WHAT YOU HAVE TO DO:
Only one stretch of the records below should be repeated. It starts with the line containing "- Unpaired sample t-test" and goes on through the line containing "Prediction with LSTMs", exactly as written.

Stored data entries:
[Start of Attachment]
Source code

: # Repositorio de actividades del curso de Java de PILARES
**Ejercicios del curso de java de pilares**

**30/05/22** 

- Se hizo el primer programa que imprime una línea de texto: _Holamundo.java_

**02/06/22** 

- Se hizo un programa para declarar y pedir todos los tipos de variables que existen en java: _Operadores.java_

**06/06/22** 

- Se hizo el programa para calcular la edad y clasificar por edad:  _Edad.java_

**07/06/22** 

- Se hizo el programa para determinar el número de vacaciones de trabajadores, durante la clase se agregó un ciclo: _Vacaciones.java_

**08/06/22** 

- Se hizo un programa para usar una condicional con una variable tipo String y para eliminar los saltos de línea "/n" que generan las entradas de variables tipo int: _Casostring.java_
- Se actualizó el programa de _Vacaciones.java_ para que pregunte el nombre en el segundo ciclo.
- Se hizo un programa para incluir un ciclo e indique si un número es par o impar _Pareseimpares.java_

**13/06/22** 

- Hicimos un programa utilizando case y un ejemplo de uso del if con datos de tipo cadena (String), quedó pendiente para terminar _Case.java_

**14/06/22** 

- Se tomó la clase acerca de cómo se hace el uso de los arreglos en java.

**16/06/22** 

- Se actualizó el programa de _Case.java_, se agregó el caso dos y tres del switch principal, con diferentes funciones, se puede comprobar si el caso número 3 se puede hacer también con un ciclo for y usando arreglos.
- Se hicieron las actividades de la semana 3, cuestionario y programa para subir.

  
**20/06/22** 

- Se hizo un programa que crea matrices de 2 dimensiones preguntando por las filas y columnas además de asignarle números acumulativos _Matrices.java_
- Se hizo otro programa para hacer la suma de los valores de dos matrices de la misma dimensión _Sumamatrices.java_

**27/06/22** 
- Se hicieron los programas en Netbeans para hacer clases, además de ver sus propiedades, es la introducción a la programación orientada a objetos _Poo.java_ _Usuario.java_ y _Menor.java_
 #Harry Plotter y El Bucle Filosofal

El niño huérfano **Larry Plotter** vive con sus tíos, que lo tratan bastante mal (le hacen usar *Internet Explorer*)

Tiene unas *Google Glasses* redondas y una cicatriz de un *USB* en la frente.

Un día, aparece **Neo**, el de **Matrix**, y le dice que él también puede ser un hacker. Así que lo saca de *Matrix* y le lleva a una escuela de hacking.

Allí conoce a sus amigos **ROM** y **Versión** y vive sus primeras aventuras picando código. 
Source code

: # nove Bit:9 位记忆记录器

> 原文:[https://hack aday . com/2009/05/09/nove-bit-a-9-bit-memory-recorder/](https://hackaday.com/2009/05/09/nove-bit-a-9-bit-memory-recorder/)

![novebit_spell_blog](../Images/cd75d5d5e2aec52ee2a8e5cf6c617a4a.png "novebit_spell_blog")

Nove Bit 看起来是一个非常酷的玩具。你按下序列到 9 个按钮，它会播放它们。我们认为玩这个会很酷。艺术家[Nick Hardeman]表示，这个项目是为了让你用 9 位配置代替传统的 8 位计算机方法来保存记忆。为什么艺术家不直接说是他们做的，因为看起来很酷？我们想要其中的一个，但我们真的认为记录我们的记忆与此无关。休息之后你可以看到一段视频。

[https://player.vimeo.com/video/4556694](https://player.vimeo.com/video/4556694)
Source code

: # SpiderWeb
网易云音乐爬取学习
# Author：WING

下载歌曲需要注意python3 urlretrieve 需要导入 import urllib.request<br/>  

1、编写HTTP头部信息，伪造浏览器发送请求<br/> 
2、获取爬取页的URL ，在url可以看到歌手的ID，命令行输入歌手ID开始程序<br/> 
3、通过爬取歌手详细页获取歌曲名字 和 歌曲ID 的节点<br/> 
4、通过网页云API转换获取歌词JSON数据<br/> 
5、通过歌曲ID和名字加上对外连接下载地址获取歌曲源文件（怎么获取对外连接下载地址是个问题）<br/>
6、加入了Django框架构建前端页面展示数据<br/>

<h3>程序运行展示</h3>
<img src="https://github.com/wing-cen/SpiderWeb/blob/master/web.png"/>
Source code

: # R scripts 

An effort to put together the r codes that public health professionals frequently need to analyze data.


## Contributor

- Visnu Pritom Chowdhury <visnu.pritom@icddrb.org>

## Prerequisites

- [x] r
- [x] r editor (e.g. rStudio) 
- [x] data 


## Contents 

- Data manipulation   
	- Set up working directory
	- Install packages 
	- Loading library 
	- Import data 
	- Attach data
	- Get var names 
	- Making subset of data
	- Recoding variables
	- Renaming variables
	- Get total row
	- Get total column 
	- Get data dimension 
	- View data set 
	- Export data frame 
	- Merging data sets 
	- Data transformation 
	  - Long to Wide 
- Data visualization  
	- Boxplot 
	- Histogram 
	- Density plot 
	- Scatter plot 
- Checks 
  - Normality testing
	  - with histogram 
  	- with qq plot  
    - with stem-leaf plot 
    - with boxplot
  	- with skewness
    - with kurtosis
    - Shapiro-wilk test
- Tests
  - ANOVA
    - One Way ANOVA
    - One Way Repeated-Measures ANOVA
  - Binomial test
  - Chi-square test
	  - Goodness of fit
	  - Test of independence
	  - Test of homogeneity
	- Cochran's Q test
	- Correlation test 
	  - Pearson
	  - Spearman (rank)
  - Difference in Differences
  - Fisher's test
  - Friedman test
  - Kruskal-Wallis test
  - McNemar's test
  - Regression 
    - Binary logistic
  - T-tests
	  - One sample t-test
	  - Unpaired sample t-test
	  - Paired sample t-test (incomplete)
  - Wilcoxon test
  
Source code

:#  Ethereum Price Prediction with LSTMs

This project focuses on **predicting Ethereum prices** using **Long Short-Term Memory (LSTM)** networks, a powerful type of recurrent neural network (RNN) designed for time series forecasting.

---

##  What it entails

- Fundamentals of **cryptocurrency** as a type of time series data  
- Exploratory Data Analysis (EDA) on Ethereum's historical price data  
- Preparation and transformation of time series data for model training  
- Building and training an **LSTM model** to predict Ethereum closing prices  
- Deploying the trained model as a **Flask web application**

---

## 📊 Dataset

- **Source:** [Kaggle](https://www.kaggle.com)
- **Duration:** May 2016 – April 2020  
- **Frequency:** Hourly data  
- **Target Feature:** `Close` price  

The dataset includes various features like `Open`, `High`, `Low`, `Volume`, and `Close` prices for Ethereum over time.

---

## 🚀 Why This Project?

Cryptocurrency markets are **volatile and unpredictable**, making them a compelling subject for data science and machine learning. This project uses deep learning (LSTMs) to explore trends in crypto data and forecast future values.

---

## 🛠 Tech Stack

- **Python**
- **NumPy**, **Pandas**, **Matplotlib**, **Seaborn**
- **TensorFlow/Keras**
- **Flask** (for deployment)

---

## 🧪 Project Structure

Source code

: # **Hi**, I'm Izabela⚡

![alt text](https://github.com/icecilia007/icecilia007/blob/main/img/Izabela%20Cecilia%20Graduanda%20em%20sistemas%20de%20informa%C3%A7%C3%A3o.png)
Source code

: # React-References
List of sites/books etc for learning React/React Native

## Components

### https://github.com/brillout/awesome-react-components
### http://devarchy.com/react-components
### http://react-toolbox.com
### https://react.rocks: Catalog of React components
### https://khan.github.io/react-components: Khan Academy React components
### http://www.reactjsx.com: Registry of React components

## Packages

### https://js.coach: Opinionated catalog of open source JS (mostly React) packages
[End of Attachment]
SOLUTION FOR THIS TASK:
	  - Unpaired sample t-test
	  - Paired sample t-test (incomplete)
  - Wilcoxon test
  
Source code

:#  Ethereum Price Prediction with LSTMs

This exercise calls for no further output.